When turning on the TV, there are usually specific networks people prefer to watch, even for their favorite re-runs. “USA is the best, they always are playing “Castle,” one of my favorite shows,” said junior Sam Diamond. “I definitely watch ABC the most,” said Lawrence. “MTV, definitely,” agreed freshman Zoe Pipines and Hannah Williams. Cantor likes how A&E plays crime shows like “Law and Order” and “Criminal Minds.” For the same reason, Volk and Darling like ION. Preferring comedy over crime, Wilson spends most of his TV time watching Comedy Central. “I like the late night shows on Adult Swim, they are so random and funny,” said junior Dan Chamberlin. Spicer agrees with Pipines and Williams saying she likes MTV because it is relatable to teens.
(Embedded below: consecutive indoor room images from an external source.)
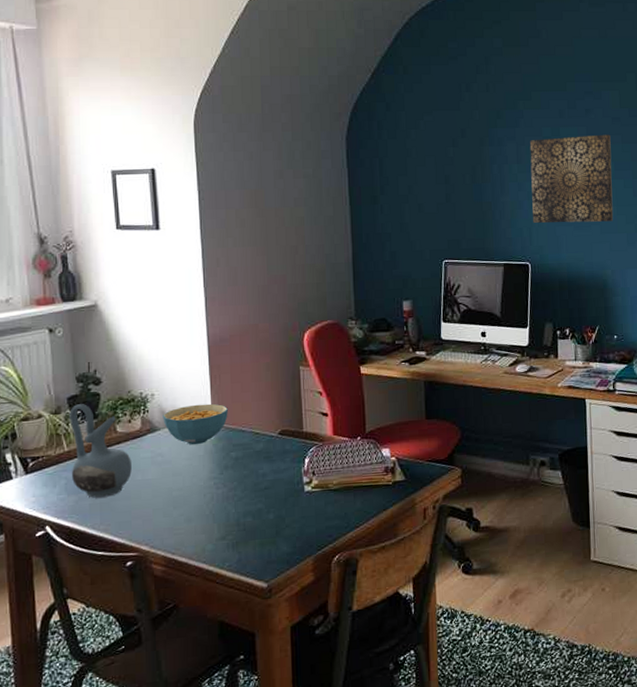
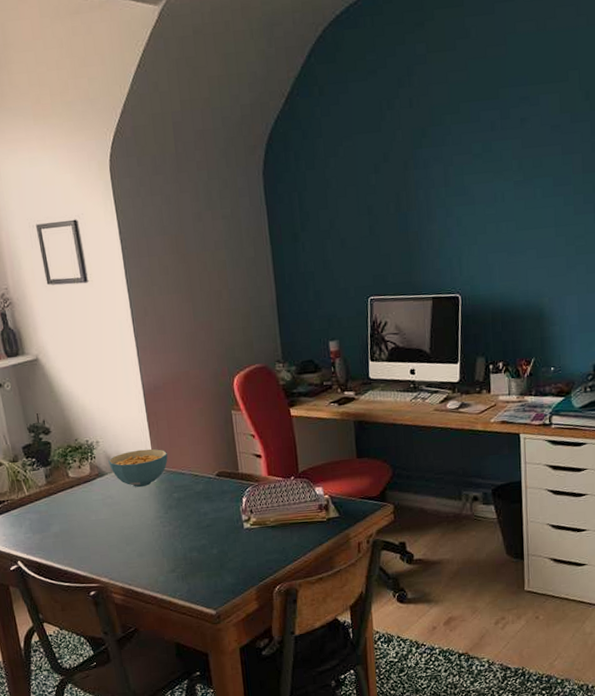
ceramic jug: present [69,404,132,498] -> none [25,452,86,537]
wall art: present [529,134,613,223] -> none [458,145,551,251]

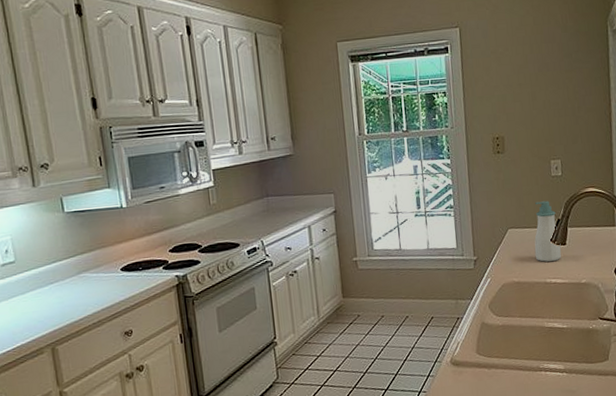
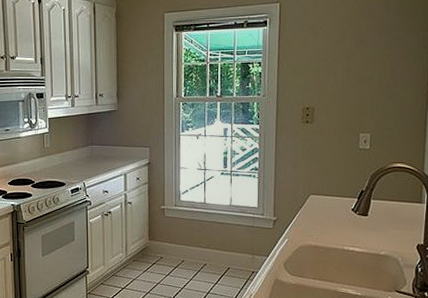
soap bottle: present [534,200,562,262] -> none [335,172,363,231]

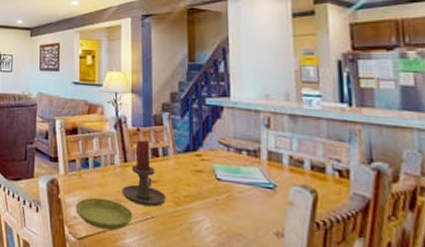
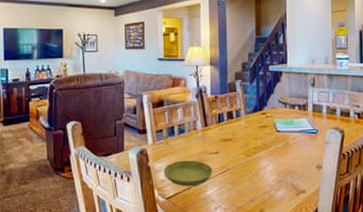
candle holder: present [122,140,167,207] -> none [203,106,240,161]

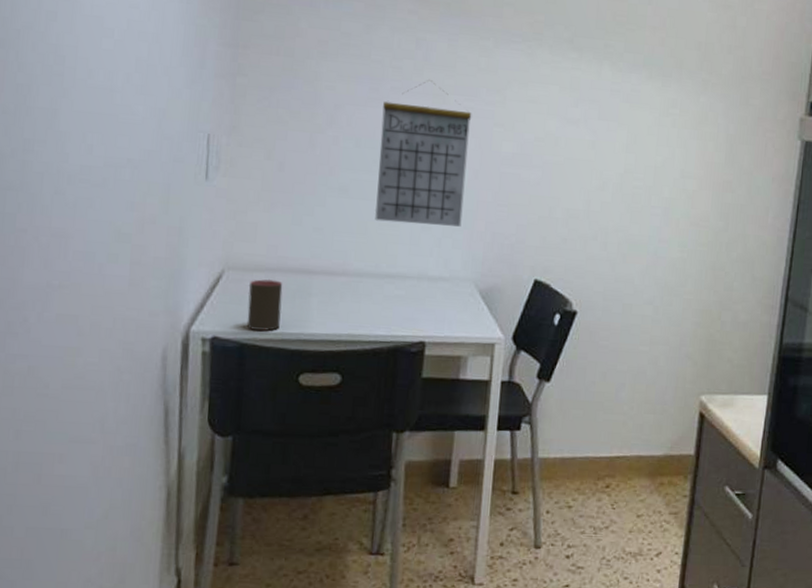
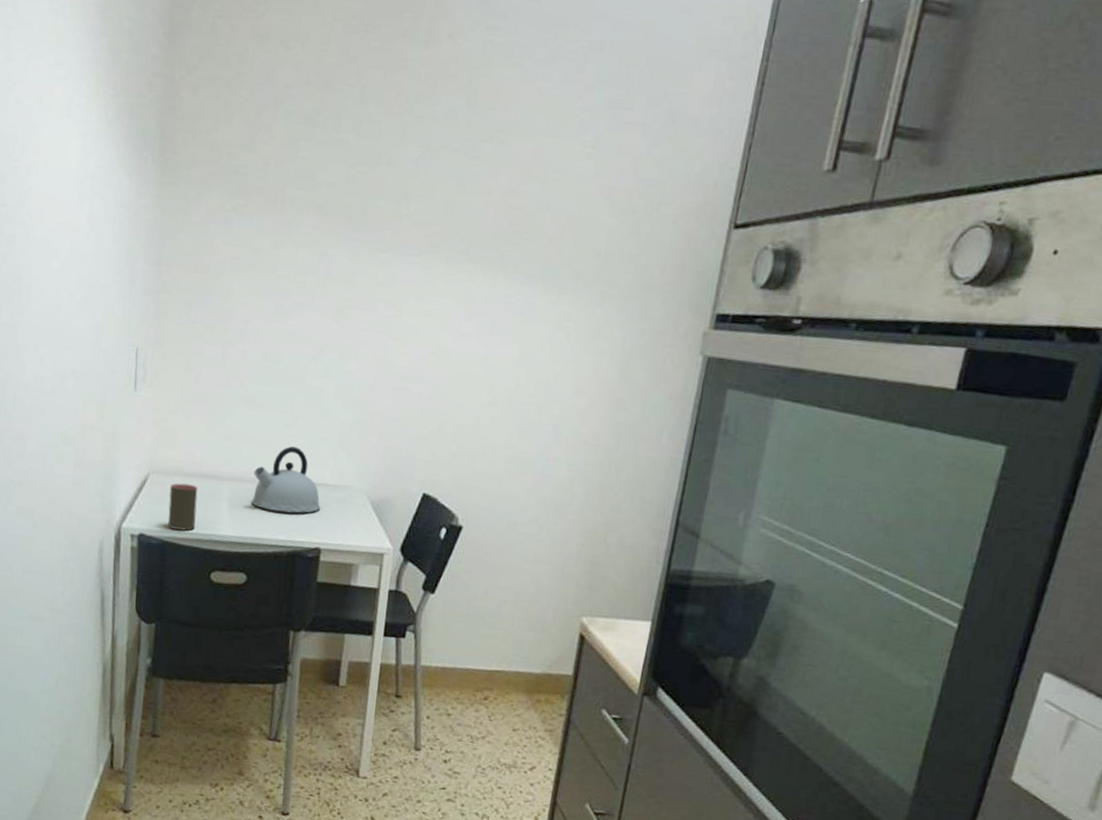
kettle: none [345,236,425,306] -> present [251,446,321,513]
calendar: present [375,80,472,227] -> none [278,294,369,439]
For the same reason, Proe favors ABC Family. “I love to cook, that’s why I’d have to say I watch the Food Network most often,” added Ifraimova. 
Regardless which network J-DHS students prefer, they can all agree that TV continues to grow and change. Netflix and Hulu are becoming more popular, and the cable networks are adjusting by making deals with these up-and-coming programs as well as creating new series that will appeal to their viewers. “You know Netflix is getting more involved when it starts making its own series,” said Wilson. Wilson is referring to this fall’s series premiere of Netflix’s “Orange is the New Black,” and the previous break-out series “House of Cards,” which received an Emmy on Sept. 22 for Best Director prize in David Fincher. Amol Sharma and Alexandra Cheney of The Wall Street Journal wrote “if Hollywood wasn’t already taking Netflix seriously, it is now,” in their article “Netflix Makes Some History With Showing at Emmys.”